◆ **About this task**:
Repeat exactly the line containing "provider's virtual machine." and every line after it in the entries, and nothing besides.

___ Provided material ___

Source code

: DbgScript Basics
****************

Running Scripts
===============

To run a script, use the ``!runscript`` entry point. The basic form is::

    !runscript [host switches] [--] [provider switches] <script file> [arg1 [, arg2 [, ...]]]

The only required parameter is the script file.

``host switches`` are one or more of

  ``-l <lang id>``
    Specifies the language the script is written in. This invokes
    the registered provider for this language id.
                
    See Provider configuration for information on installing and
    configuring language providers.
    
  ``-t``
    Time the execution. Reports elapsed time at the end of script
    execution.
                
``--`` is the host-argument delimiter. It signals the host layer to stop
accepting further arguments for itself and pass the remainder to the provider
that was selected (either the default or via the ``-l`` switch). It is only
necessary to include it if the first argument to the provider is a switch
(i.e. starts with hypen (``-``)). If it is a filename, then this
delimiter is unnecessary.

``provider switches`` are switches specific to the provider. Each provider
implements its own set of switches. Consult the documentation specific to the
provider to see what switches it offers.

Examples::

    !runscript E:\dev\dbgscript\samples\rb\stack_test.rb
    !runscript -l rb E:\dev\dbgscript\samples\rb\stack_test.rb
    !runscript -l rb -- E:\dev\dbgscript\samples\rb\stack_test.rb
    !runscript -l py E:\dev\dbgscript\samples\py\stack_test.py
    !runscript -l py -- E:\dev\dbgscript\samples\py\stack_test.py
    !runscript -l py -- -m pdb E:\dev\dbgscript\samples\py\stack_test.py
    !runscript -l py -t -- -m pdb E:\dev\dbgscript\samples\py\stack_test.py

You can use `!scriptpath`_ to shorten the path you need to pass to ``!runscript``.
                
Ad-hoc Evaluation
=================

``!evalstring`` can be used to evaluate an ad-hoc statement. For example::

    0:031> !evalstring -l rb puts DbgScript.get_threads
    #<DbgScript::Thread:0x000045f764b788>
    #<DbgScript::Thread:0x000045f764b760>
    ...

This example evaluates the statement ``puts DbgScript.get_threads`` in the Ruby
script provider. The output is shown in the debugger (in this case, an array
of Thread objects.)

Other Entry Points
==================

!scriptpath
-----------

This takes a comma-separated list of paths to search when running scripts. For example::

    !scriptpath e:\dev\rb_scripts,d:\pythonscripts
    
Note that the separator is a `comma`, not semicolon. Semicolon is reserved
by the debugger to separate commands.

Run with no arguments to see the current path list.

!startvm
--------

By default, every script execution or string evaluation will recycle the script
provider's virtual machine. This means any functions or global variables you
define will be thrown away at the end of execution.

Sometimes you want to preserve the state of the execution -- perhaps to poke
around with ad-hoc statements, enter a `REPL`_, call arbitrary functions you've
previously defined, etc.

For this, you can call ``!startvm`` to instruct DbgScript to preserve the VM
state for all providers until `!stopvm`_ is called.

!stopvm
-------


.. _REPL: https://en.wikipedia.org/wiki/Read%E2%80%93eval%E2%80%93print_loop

___

◆ **Solution to this exercise**:
provider's virtual machine. This means any functions or global variables you
define will be thrown away at the end of execution.

Sometimes you want to preserve the state of the execution -- perhaps to poke
around with ad-hoc statements, enter a `REPL`_, call arbitrary functions you've
previously defined, etc.

For this, you can call ``!startvm`` to instruct DbgScript to preserve the VM
state for all providers until `!stopvm`_ is called.

!stopvm
-------


.. _REPL: https://en.wikipedia.org/wiki/Read%E2%80%93eval%E2%80%93print_loop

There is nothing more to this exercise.